Malheureusement, le reste n'est pas aussi bien réussi. Si un passage à Rome en compagnie d'une veuve pulpeuse tombée sous le charme, Monica Bellucci, peut encore séduire pour sa sophistication (la villa italienne, la photographie ténébreuse et dorée) ou si quelques cloisons cassées par une masse musclée dans un train (Dave Bautista alias Monsieur Hinx) nous rappellent les impressionnants costauds auxquels Sean Connery ou Roger Moore avaient jadis dû se frotter, la plus grande déception vient du personnage de Christoph Waltz (Franz Oberhauser). Alors que sa silhouette dans l'ombre laisse croire un instant à une figure redoutable, ce n'est plus du tout le cas ensuite, finalement trop peu charismatique, aux méthodes si conventionnelles... Plutôt que de faire du personnage une incarnation maléfique ou une énigme, les scénaristes ont rapidement brossé le portrait d'un vulgaire sadique en sandalettes ; ce qui paraîtrait tout à fait insultant aux yeux du magnifique colonel nazi que Waltz avait pu incarner pour Tarantino (Inglourious basterds, 2009).

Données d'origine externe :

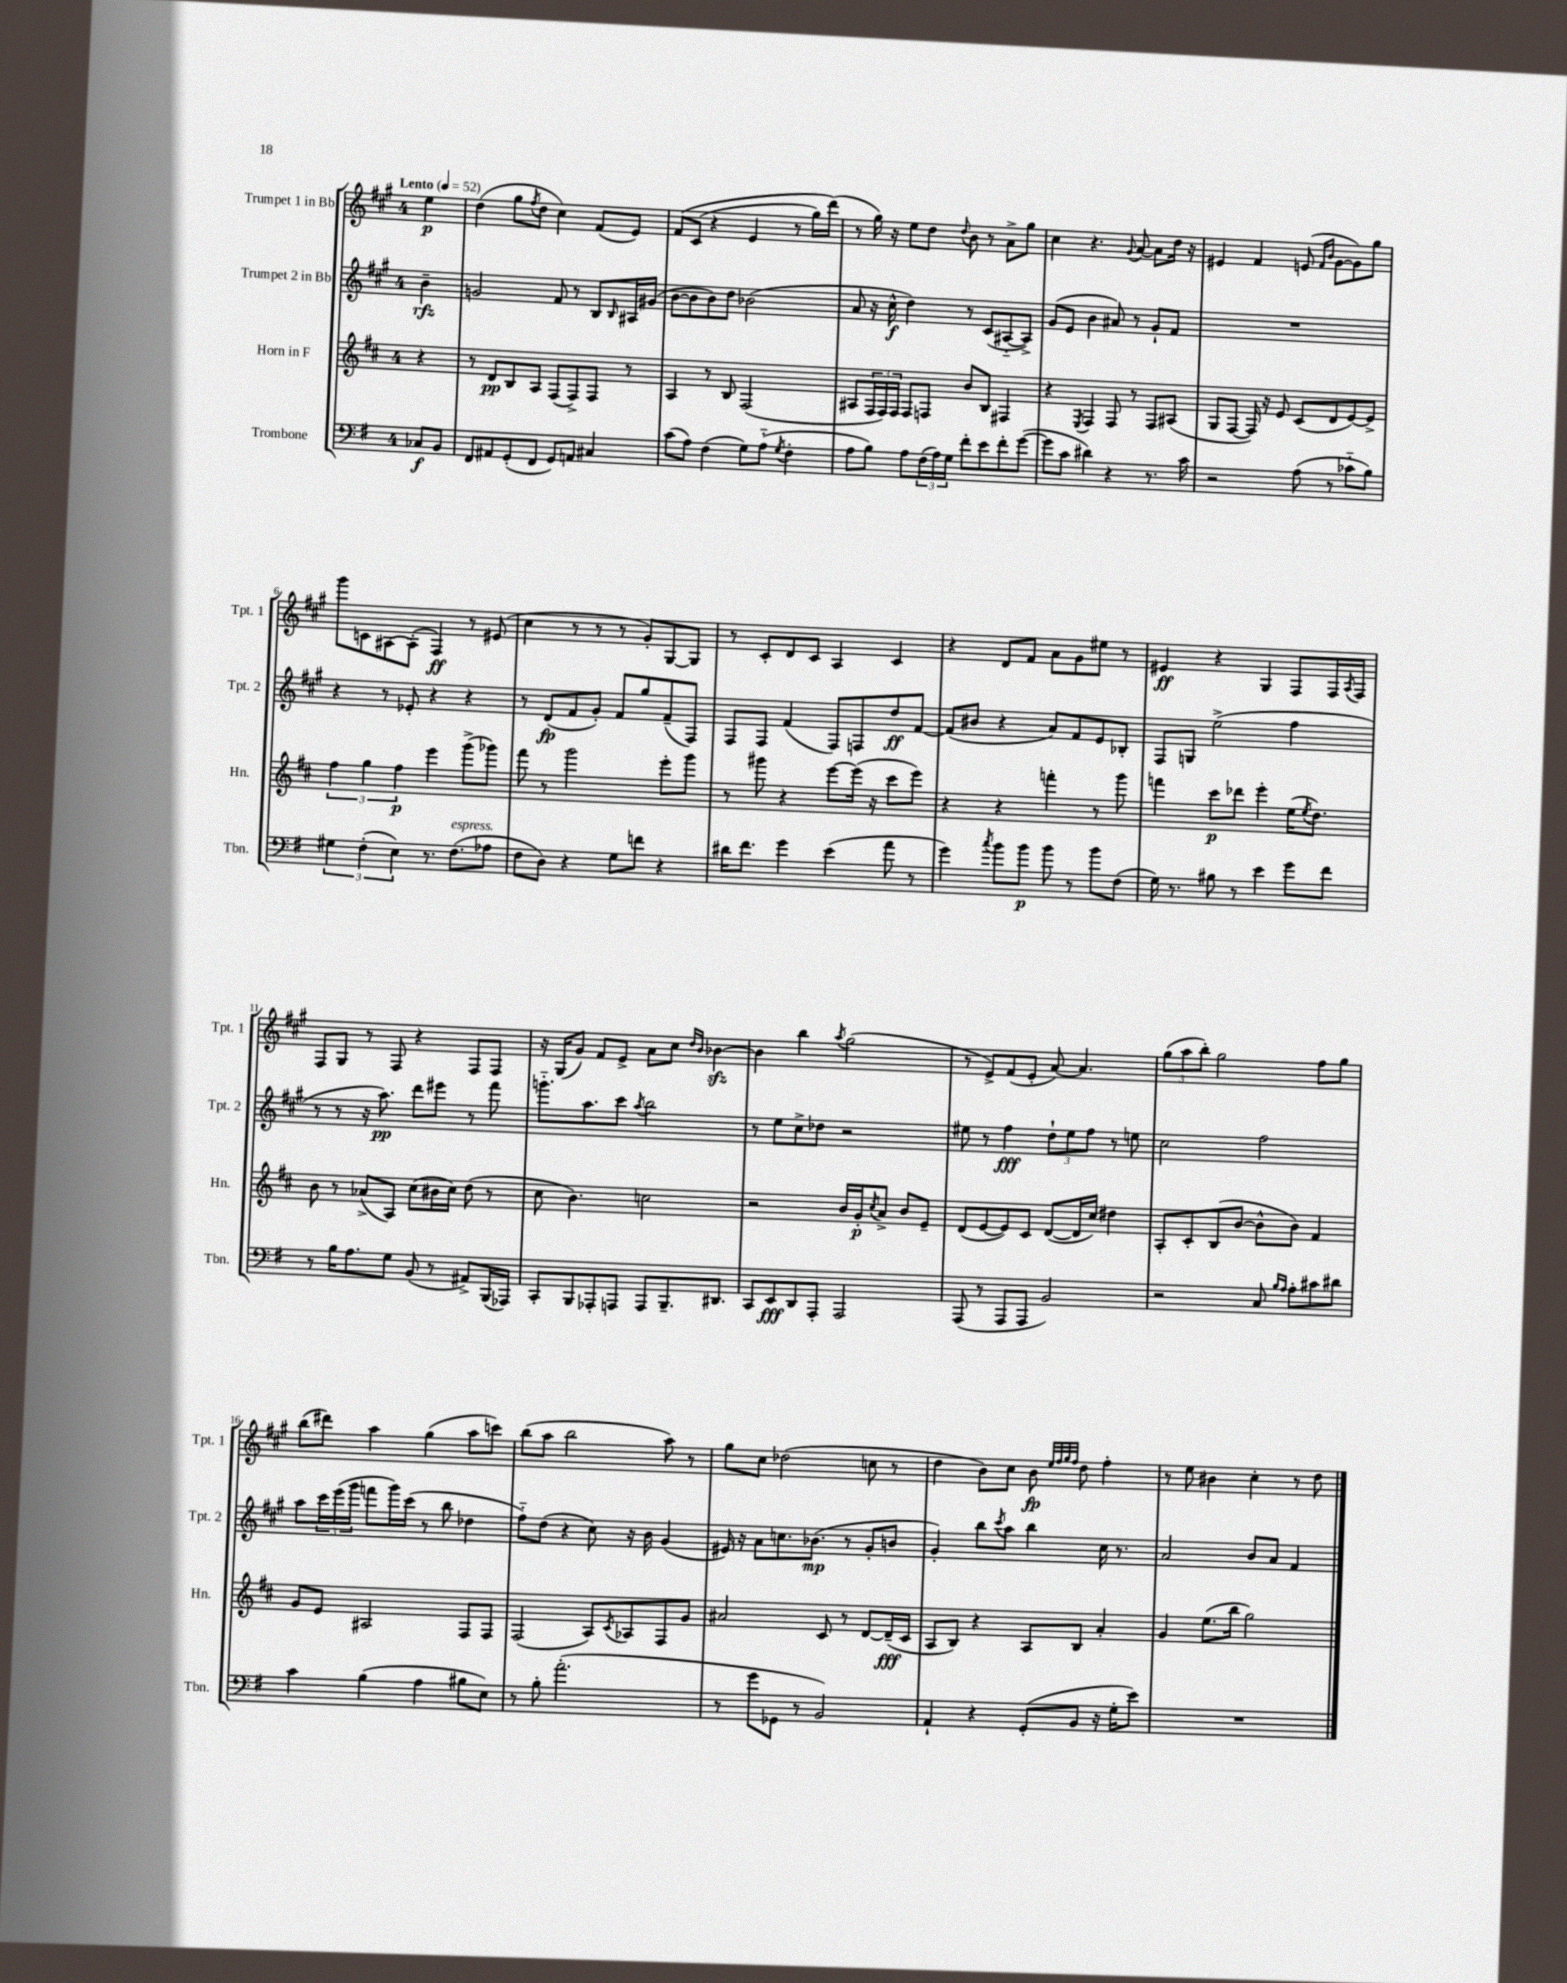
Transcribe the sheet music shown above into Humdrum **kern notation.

**kern	**kern	**kern	**kern
*staff4	*staff3	*staff2	*staff1
*clefF4	*clefG2	*clefG2	*clefG2
*k[f#]	*k[f#c#]	*k[f#c#g#]	*k[f#c#g#]
*M4/4	*M4/4	*M4/4	*M4/4
*MM52	*MM52	*MM52	*MM52
8C-	4r	4b~	4ee
8BB	.	.	.
=	=	=	=
8FF#	8r	2g	(4dd
8AA#	8d	.	.
(8GG'	8B	.	8gg#
.	.	.	8qff#
8FF#	8A	.	8dd
8GG)	(8F#	8f#	4cc#)
8AA	8F#^)	8r	.
4C#	8F#	8B	(8f#
.	.	16qqB	.
.	8r	16A#	8e)
.	.	(16g#	.
=	=	=	=
(8c	4A	[8b	&(8f#
8A)	.	8b]	(8c#
(4F#	8r	8b)	4r
.	8B	8dd	.
8G)	(2F#	(2b-	4e
(8A'~	.	.	.
8qG	.	.	.
4F#'	.	.	8r
.	.	.	16gg#)
.	.	.	(16ddd&)
=	=	=	=
8A	8A#	8a	8r
8B)	24F#	16r	16gg#)
.	24F#)	.	.
.	.	16cc#^^	16r
.	24F#	.	.
8A	8F#	4dd)	8ee
(24F#	8F	.	8dd
24A)	.	.	.
24G	.	.	.
.	.	.	8qqdd
8f#'	8b	8r	8b
8e	8B	(8c#	8r
8f#'	4F#	[8A#'~	8a^
([8g	.	8A#^])	8gg#
=	=	=	=
8g]	4r	(8g#	4cc#
8c	.	8e	.
.	8qE	.	.
4d#)	4F#	4b	4.r
4r	8F#	8a#)	.
.	.	.	8qqg#
.	8r	8r	[8a
8.r	8F#	8g#`	8a]
.	(8A#	8f#	16dd
16c	.	.	16r
=	=	=	=
2r	8G	1r	4e#
.	[8F#	.	.
.	16F#])	.	4f#
.	16r	.	.
.	8e	.	.
(8A	(8c#	.	(8e
.	.	.	16qqf#
.	.	.	16qqb
8r	8d	.	[8g#
8c-'~	[8e)	.	8g#])
8B)	8e^]	.	8gg#
=	=	=	=
6G#	6ff#	4r	8ggg#
.	.	.	8c
(6F#'	6gg	.	.
.	.	8r	[8A#
6E)	6ff#	.	.
.	.	8e-'	(8A#']
8.r	4eee	4r	4F#)
(8.F#	.	.	.
.	(8ggg^	4r	8r
8A-	8ggg-)	.	(8e#
=	=	=	=
8F#	8fff#	8r	4cc#
8D)	8r	(8d	.
4r	2ggg	8f#	8r
.	.	8g#')	8r
8G	.	8f#	8r
8f	.	8gg#	8g#')
4r	8eee'	(8f#~	[8G#
.	8ggg	8F#)	8G#]
=	=	=	=
16d#	8r	8F#	8r
8.f#	.	.	.
.	8ggg#	8F#	8c#'
4g	4r	(4f#	8d
.	.	.	8c#
(4e	[8eee	8F#)	4A
.	(16eee]	8F	.
.	16r	.	.
8a	8ccc#	8dd	4c#
8r	8eee)	[8f#	.
=	=	=	=
4g)	4r	(8f#]	4r
.	.	8b#	.
8qcc	.	.	.
8b	4r	4r	8d
8b	.	.	8f#
8b	4fff'	8a)	8a
8r	.	8f#	8g#
8b	8r	8e	8ee#
(8F#	8ggg	8B-'	8r
=	=	=	=
16G)	4fff	8F#	4e#
8.r	.	.	.
.	.	8G	.
8B#	8ccc#	(2ee^	4r
8r	8ddd-	.	.
4e	4eee'	.	4G#
8g	(16ee	4ff#	8F#
.	8qee	.	.
.	8.dd)	.	.
8f#	.	.	16F#
.	.	.	8qA
.	.	.	16F#
=	=	=	=
8r	8b	8r	8F#
16B	8r	8r	8G#
8.A	.	.	.
.	(8a-^	16r	8r
.	.	8.aa)	.
8G	8A)	.	8F#
(8BB	(8cc#	8ddd	4r
8r	16b#	8eee#	.
.	16cc#)	.	.
8AA#^)	(8dd	8r	8F#
(16BBB	8r	8fff#	8F#
16AAA-)	.	.	.
=	=	=	=
8CC'	8cc#	8.ggg'~	16r
.	.	.	(16G#
8BBB	4.b)	.	8g#)
.	.	8.aa	.
8AAA-'	.	.	8f#
8AAA	.	8ccc#	8e^
.	.	8qaa	.
8AAA	2cc	2bb	8a
8.BBB~	.	.	8cc#
.	.	.	16qqdd
.	.	.	16qqb
.	.	.	[4b-
8.DD#	.	.	.
=	=	=	=
8CC	2r	8r	4b-]
8EE	.	8ee	.
8DD	.	8cc#^	4bb
8AAA'	.	8dd-	.
.	.	.	8qaa
2AAA	16b	2r	(2gg#
.	16g'	.	.
.	8qcc#	.	.
.	8a^	.	.
.	8b	.	.
.	8e~	.	.
=	=	=	=
(8AAA	(8d	8ee#	8r
8r	[8e	8r	8e^)
8AAA	8e])	4ff#	(8f#
8AAA	8c#	.	8e'
2BB)	([8d	12dd`	[8a)
.	.	12ee#	.
.	16d]	.	4.a]
.	.	12ff#	.
.	16cc#)	.	.
.	4dd#	8r	.
.	.	8ee	.
=	=	=	=
2r	8A'	2cc#	(12gg#
.	.	.	12aa
.	8c#'	.	.
.	.	.	12bb')
.	(8B	.	2gg#
.	[8b	.	.
8C	8b^^]	2ff#	.
16qqB	.	.	.
16qqA	.	.	.
8A'	8b)	.	.
8c#	4f#	.	8ff#
8d#	.	.	8gg#
=	=	=	=
4c	8g	8aa	(8bb
.	8e	24ccc#	8ddd#)
.	.	(24eee	.
.	.	24ggg#	.
(4B	2A#	8fff	4aa
.	.	16ggg#)	.
.	.	(16ccc#	.
4A	.	8r	(4gg#
.	.	8bb	.
8B#	8F#	4dd-	8aa
8E)	8F#	.	8ccc)
=	=	=	=
8r	(2F#	8ff#'~)	(8bb
8B'	.	(8dd	8aa
(2.a'	.	4r	2bb
.	8A)	8cc#)	.
.	8qc#	.	.
.	8A-	16r	.
.	.	16b	.
.	8F#	(4g#	8aa)
.	8g	.	8r
=	=	=	=
8r	2a#	16e#)	8gg#
.	.	16r	.
8g	.	8a	8cc#
8GG-	.	8.cc	(2dd-
8r	.	.	.
.	.	(8.b-	.
2BB)	8c#	.	.
.	8r	8r	.
.	[8d	8g#'	8cc
.	(16d~]	8b	8r
.	16c#	.	.
=	=	=	=
4AA`	8A	4g#')	4dd
.	8B)	.	.
4r	4r	8bb	8b)
.	.	8qccc#	.
.	.	8aa	8cc#
(8GG'	8A	4bb	8b
.	.	.	32qqee
.	.	.	32qqff#
.	.	.	32qqgg#
.	.	.	32qqff#
8BB	8B	.	8dd
16r	4a'	16cc#	4ff#'
16G'	.	8.r	.
8e)	.	.	.
=	=	=	=
1r	4g	2a	8r
.	.	.	8ee
.	(8.ee	.	4b#
.	16bb	.	.
.	2gg)	8b	4cc#'
.	.	8a	.
.	.	4f#	8r
.	.	.	8dd
==	==	==	==
*-	*-	*-	*-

Dans sa recherche de cohérence, qui finalement s'imposait d'elle-même par les scénarios, Spectre échoue également dans sa volonté de ramener tous les personnages vus dans les quatre épisodes autour de Bond et de son grand ennemi. Sam Mendes en effet n'a pas de meilleure idée que des images un peu maladroitement amenées dès le générique (cette fois assez raté) et plus loin des portraits affichés sur des murs (Eva Green, Mads Mikkelsen, Javier Bardem, Jesper Christensen mais bizarrement pas Mathieu Amalric). Cette scène, une des dernières, relève toutefois notre intérêt pour le film. Bond est enfermé dans un tombeau, les anciens bâtiments des services secrets britanniques prêts à être dynamités (puisque les services de renseignements sont déménagés dans une tour de verre ailleurs en bord de Tamise) : un piège auquel l'espion doit échapper, tout l'enjeu du film que de prouver l'efficacité de l'agent sur le terrain contre l'obsolescence à laquelle un chef tant odieux que peu scrupuleux (Andrew Scott) veut à tout prix le reléguer. En d'autres termes, l'idée de ce petit cadre ambitieux aux idées larges (il ne fait que suivre le plan d'Oberhauser) est d'opposer à l'action brute d'un antique double zéro seul sur le terrain, toute la puissance d'un réseau satellite et numérique mondialisé. Et Bond de démontrer le contraire.
Spectre moins suprenant que Casino royale ou Skyfall, finalement cela s'explique assez simplement : recouvrant son identité, Bond redevient Bond et, reposant sur cette idée, le scénario ne développe rien de plus. Mendes adapte alors l'environnement, les détails regagnent de l'importance : Aston Martin et montre à options, vodka martini au shaker, chat blanc perçant, fauteuil à vrilles pour expert ès torture, grande base cachée... Et soudain, replongés dans de plus anciens épisodes, la découverte et le plaisir durant le film sont immanquablement rognés.
* Après la Guerre Froide (avec successivement Sean Connery, George Lazenby, Roger Moore et Timothy Dalton pour interpréter le personnage entre 1962 et 1989) puis les enjeux soulevés par le pétrole ou le contrôle de l'information (Pierce Brosnan sur quatre épisodes entre 1995 et 2002).